Hard constraints on AI replies#
Every prompt appends:
Important: this is based on public medical knowledge and our policy. It is for information only and does not constitute diagnosis or treatment advice. For specific concerns, consult a licensed physician.
Dify Workflow enforces:
- “Which medicine should I take” → never names a drug, always “consult a physician”
- “Can I stop this medication” → immediate human handoff
- Pregnancy / children / elderly → enhanced disclaimer
- Mental health → always human
4-month numbers#
| Metric | Before | After |
|---|---|---|
| Daily consults | 4,000 | 4,800 (slight rise) |
| AI deflection | 0 | 62% (close to 65% target) |
| Avg response | 8 min | 1.8 s (AI leg) |
| Physician hours / day | 280 | 105 |
| Emergency keyword hits | — | ~18/day (all handover < 30s) |
| Leakage incidents | — | 0 |
A real emergency#
23:47 one night, a user asked in a regular consult: “I have chest pain and can’t breathe.”
- Pipelines detected in 0.2 s
- Immediately returned emergency reply with emergency phone
- Simultaneously pinged on-call physician via Lark + SMS
- On-call entered the conversation 28 s later
- Guided user to call ambulance; user transported 5 min later
Post-mortem: this was the 1,847th emergency-keyword trigger in 4 months and the first life saved.

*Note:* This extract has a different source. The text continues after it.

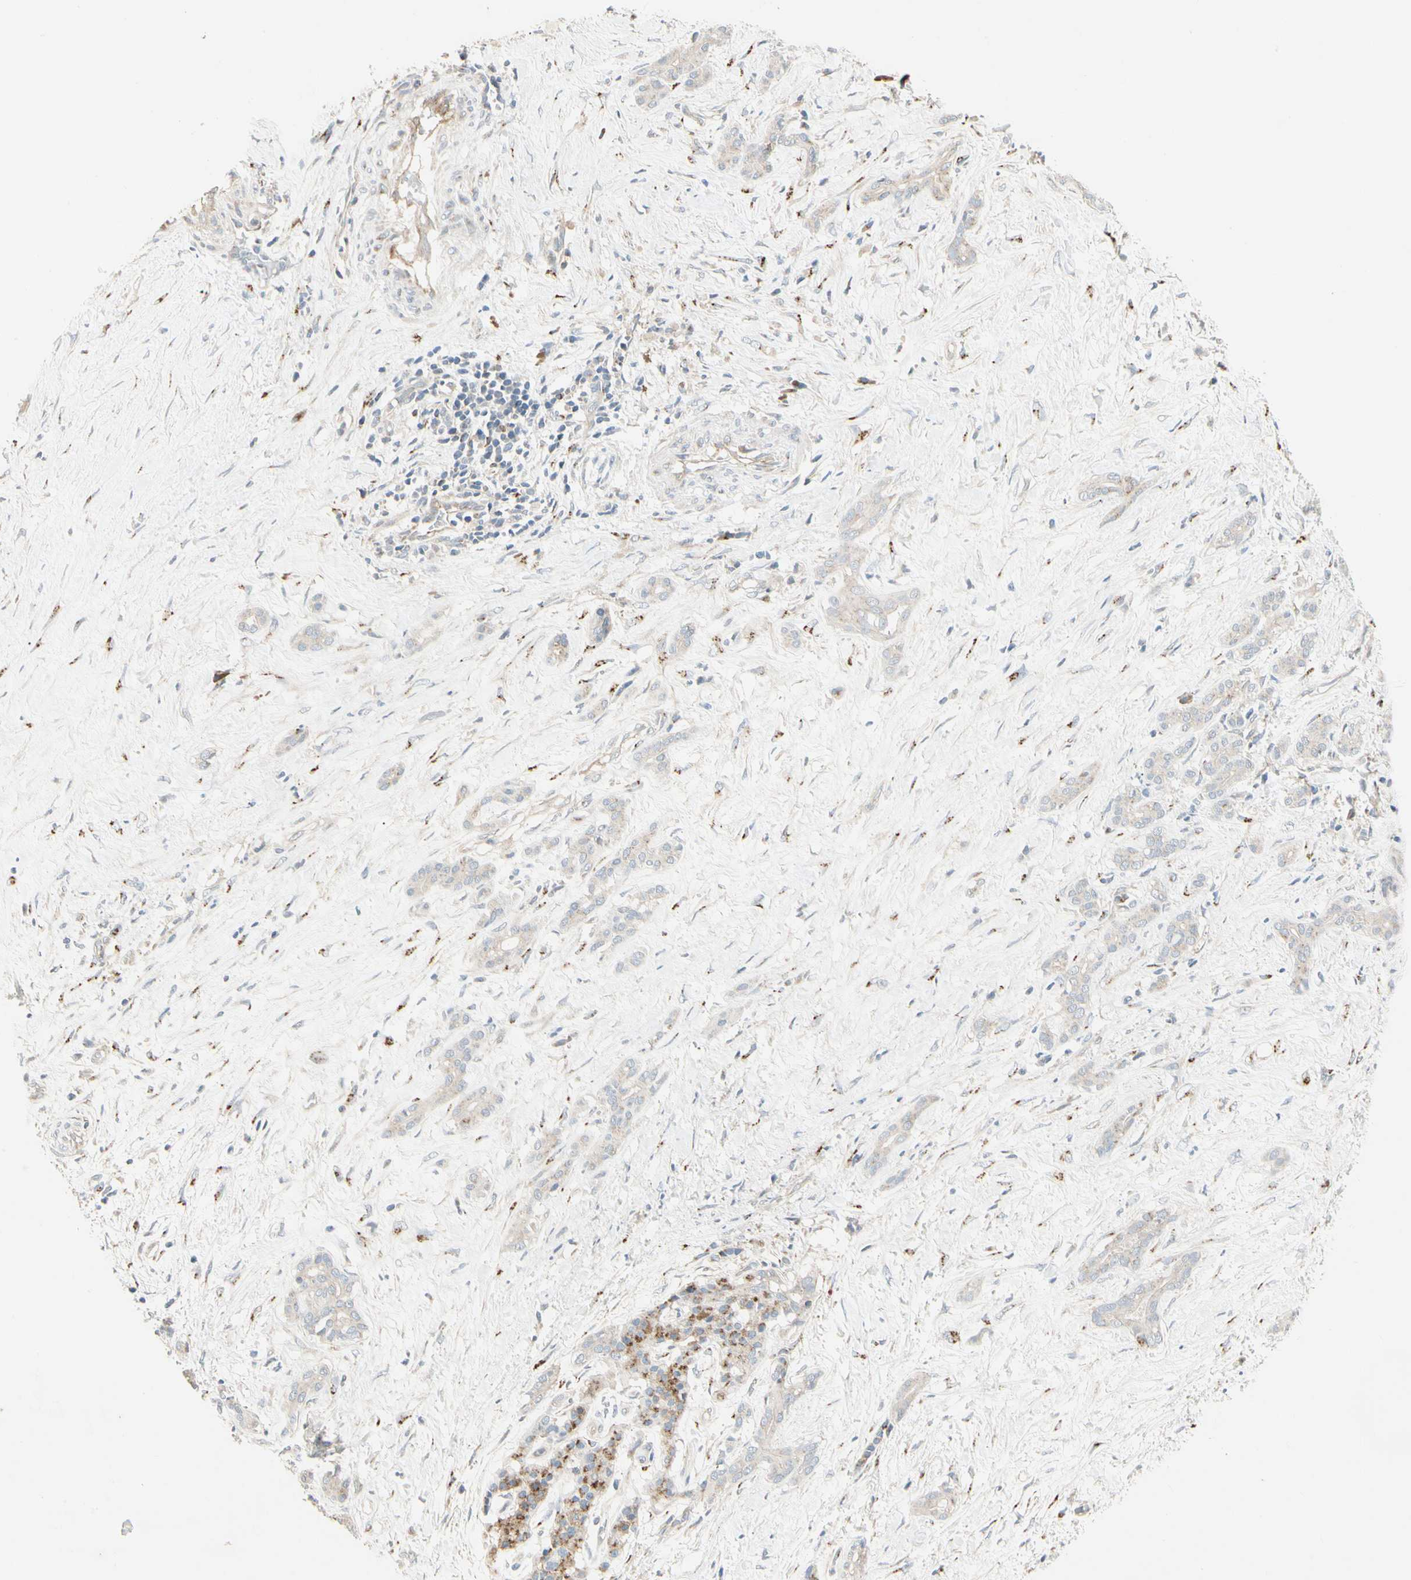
{"staining": {"intensity": "weak", "quantity": ">75%", "location": "cytoplasmic/membranous"}, "tissue": "pancreatic cancer", "cell_type": "Tumor cells", "image_type": "cancer", "snomed": [{"axis": "morphology", "description": "Adenocarcinoma, NOS"}, {"axis": "topography", "description": "Pancreas"}], "caption": "IHC of human adenocarcinoma (pancreatic) displays low levels of weak cytoplasmic/membranous staining in about >75% of tumor cells.", "gene": "ABCA3", "patient": {"sex": "male", "age": 41}}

Worth it.
Regulator audit#
At month 3, provincial + city health commission joint review:
| Check | Our response |
|---|---|
| Does it diagnose? | Pulled 200 samples, all carried disclaimers |
| Does PHI reach LLM? | Pulled 50 before/after redaction pairs |
| Emergency handling | Pulled 50 emergency-trigger records |
| Audit completeness | Pulled any moment’s full trail |
| Patient consent | Provided signup terms |
Passed; awarded “Digital Health Consultation Compliance Unit.”
Unsolved problems#
1. Elderly UX#
Elderly users have non-standard phrasing, typos, odd punctuation — RAG retrieval suffers. Workaround: looser embedding threshold + bias toward “go to human.” Root cause unsolved.
2. Dialect#
Some southern dialect inputs confuse even Qwen. Building a dialect→standard preprocessing model.

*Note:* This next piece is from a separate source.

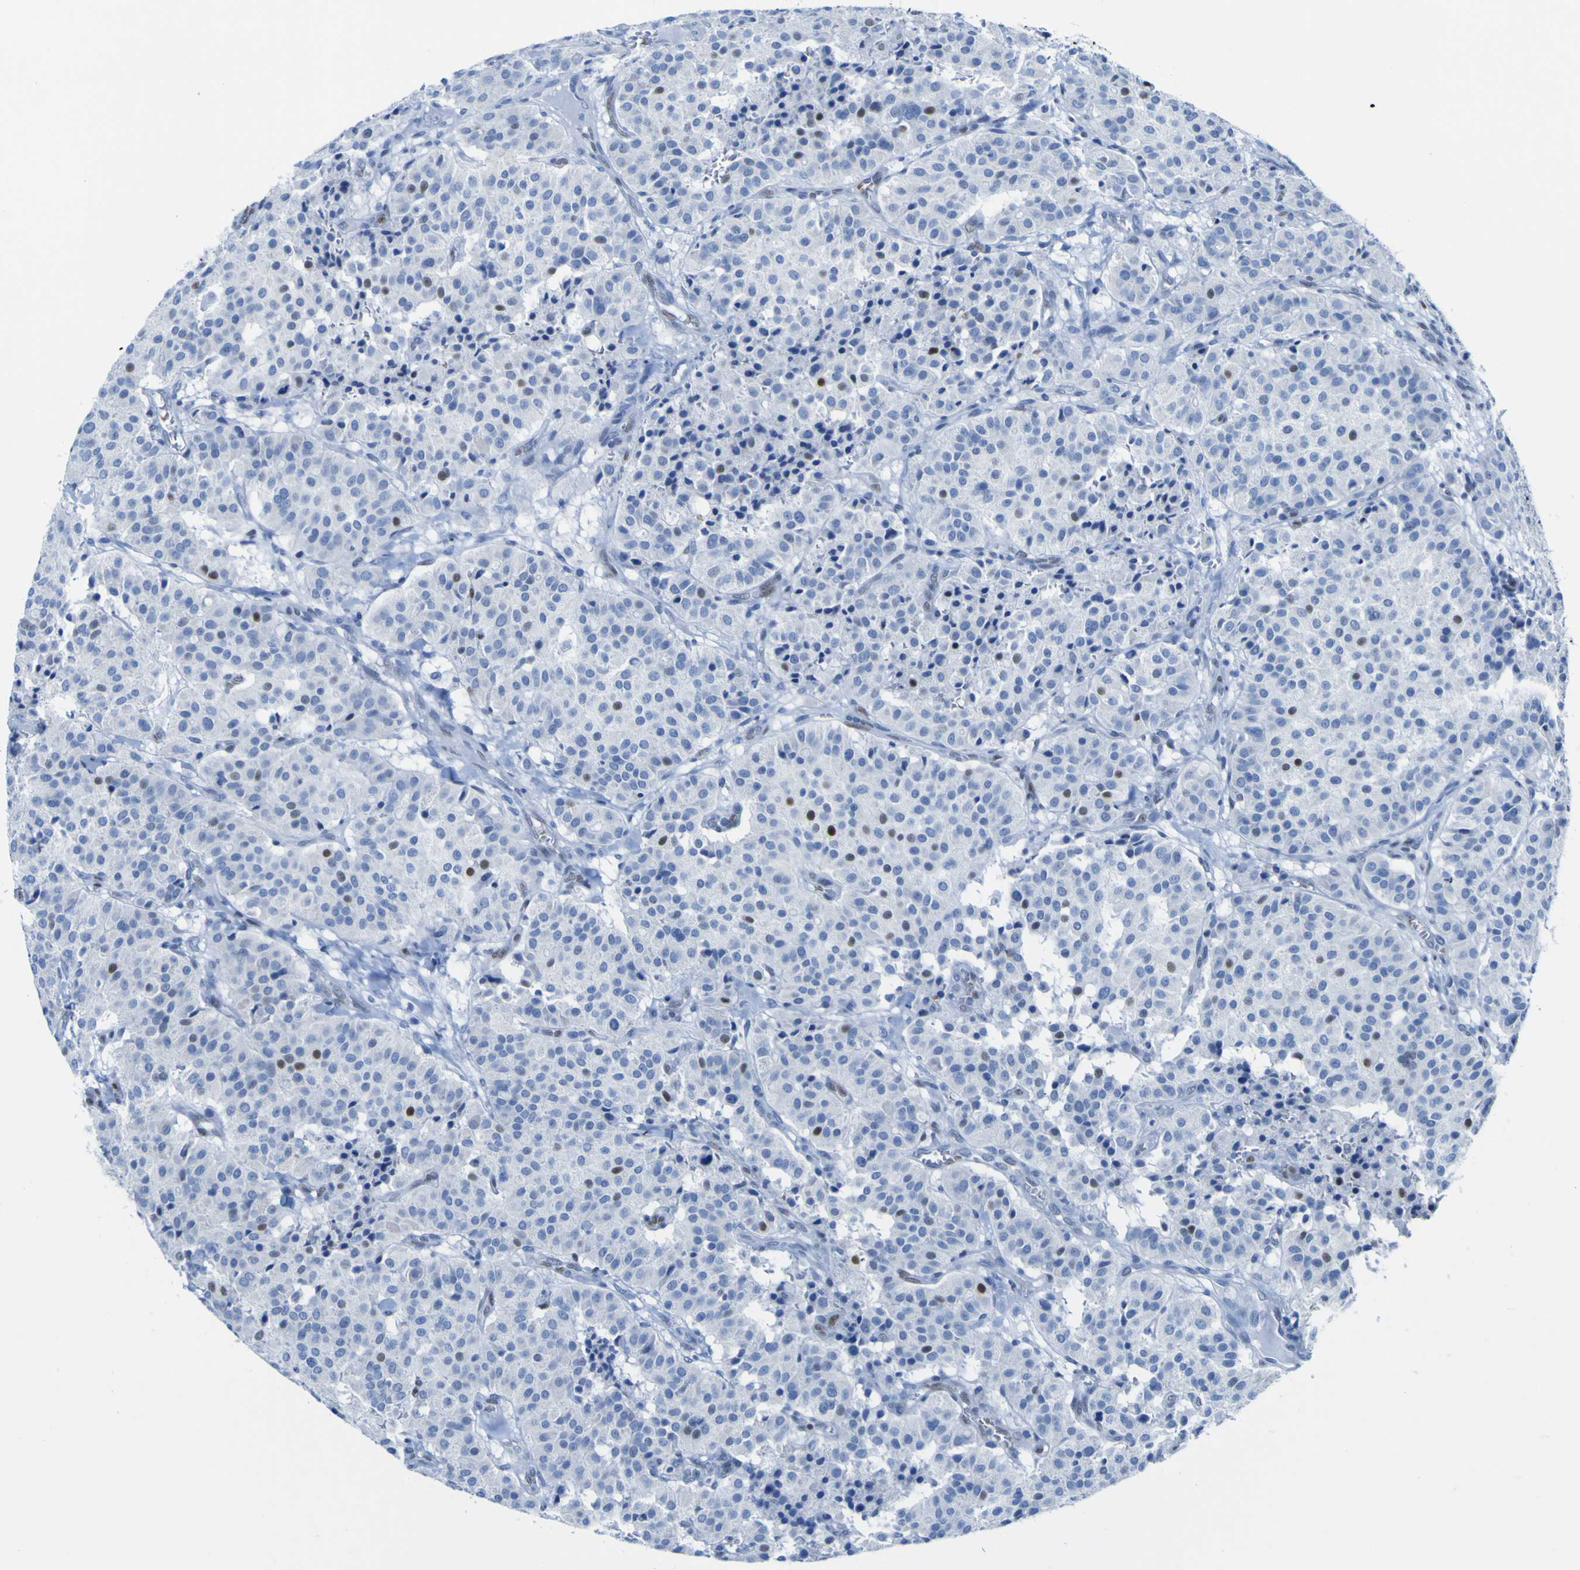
{"staining": {"intensity": "moderate", "quantity": "<25%", "location": "nuclear"}, "tissue": "carcinoid", "cell_type": "Tumor cells", "image_type": "cancer", "snomed": [{"axis": "morphology", "description": "Carcinoid, malignant, NOS"}, {"axis": "topography", "description": "Lung"}], "caption": "The immunohistochemical stain shows moderate nuclear expression in tumor cells of carcinoid tissue. (IHC, brightfield microscopy, high magnification).", "gene": "DACH1", "patient": {"sex": "male", "age": 30}}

3. Multi-turn entity tracking#
Patient asks “that medication” after 5 turns — AI often guesses wrong. Adding an entity-tracking layer.
5 advisories for medical peers#
- L1/L2/L3 tiering is non-negotiable — PHI never enters RAG, no exceptions
- Emergency keyword dictionary updated monthly — medical team owns it; adding new words matters more than removing old
- Disclaimer on every reply — legally required
- Pipelines beats Workflow for redaction — one layer before LLM, more reliable
- Audit trail isn’t just conversations — retrieved chunks, prompt versions, model versions all logged
Cost#
| Item | Monthly |
|---|---|
| GPU inference (2 × A100 40GB) | ¥30k |
| Chatwoot + RAGFlow + Open WebUI servers | ¥6k |
| WORM audit storage | ¥4k |
| Software / security licenses | ¥5k |
| 2-person ops | ¥40k |
| Total | ¥85k / mo |
Physician hours saved: 175h/day × 30 × ¥200/h = ¥1,050k/mo. Net ¥965k/mo saved.